Bagikan:

JAKARTA - Badan Pemeriksa Keuangan (BPK) merekomendasikan kepada BPJS Ketenagakerjaan (BP Jamsostek) untuk melepas kepemilikan saham dan juga reksadana atas sejumlah emiten yang terdaftar di Bursa Efek Indonesia, termasuk saham dari perusahaan BUMN.

Adapun, rekomendasi BPK tersebut bertujuan untuk menekan potensi kerugian atas saham yang dibeli (cut loss) serta mendorong perusahaan untuk mengambil langkah strategis dalam upaya memperoleh keuntungan (take profit).

“Untuk melakukan take profit atau cut loss pada saham-saham yang tidak ditransaksikan antara lain saham Salim Ivomas Pratama (SIMP), Krakatau Steel (KRAS), Garuda Indonesia (GIAA), Astra Agro Lestari (AALI), London Sumatra Indonesia (LSIP), dan Indo Tambangraya Megah (ITMG)," kata BPK dalam laporan pemeriksaan semester II 2020 seperti yang dikutip pada Jumat, 25 Juni.

Salim Ivomas dan London Sumatra, adalah perusahaan milik bos Indofood konglomerat Anthony Salim, Adapun Garuda dan Krakatau Steel adalah dua BUMN yang sahamnya selalu dalam tren yang tidak menguntungkan investor.

Lembaga tinggi negara itu juga meminta BP Jamsostek untuk melakukan pengaturan ulang atas koleksi reksadana yang dikuasai hingga saat ini.
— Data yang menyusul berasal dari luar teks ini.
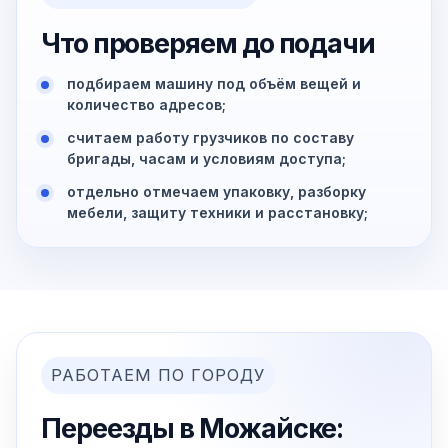
Что проверяем до подачи
подбираем машину под объём вещей и
количество адресов;
считаем работу грузчиков по составу
бригады, часам и условиям доступа;
отдельно отмечаем упаковку, разборку
мебели, защиту техники и расстановку;
РАБОТАЕМ ПО ГОРОДУ
Переезды в Можайске:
Saran itu dimaksudkan agar tidak mengalami kerugian menyeluruh atas penempatan investasi yang dilakukan.

“Menyusun dan menerapkan langkah-langkah pemulihan unrealized loss secara rinci dan tidak hanya menggantungkan pada faktor uncontrollable seperti IHSG,” sebut BPK.

Secara umum, pemeriksaan BPK menyimpulkan ada 20 temuan dengan 45 masalah yang bernilai perkiraan mencapai Rp13,58 miliar.

Beberapa masalah yang disoroti antara lain ketidakpatuhan terhadap peraturan perundang-undangan dan permasalahan soal efisiensi dan efektivitas yang dilakukan oleh perusahaan.

“BPJS telah menindaklanjuti rekomendasi BPK dengan melakukan penyetoran ke kas negara atau perusahaan sebesar Rp2,81 miliar," ungkap BPK.

Dalam pemberitaan sebelumnya, BPK menyematkan opini Wajar Tanpa Pengecualian (WTP) atas Laporan Keuangan Pemerintah Pusat (LKPP) Tahun 2020.

“LKPP Tahun 2020 yang disajikan pemerintah tidak memiliki salah yang bersifat material, yang dapat menjadi pengecualian atas opini wajar yang diberikan. Oleh karena itu, BPK memiliki keyakinan yang memadai bahwa LKPP Tahun 2020 layak untuk memperoleh opini WTP,” tutur Kepala Biro Komunikasi dan Informasi Kementerian Keuangan Rahayu Puspasari awal pekan ini.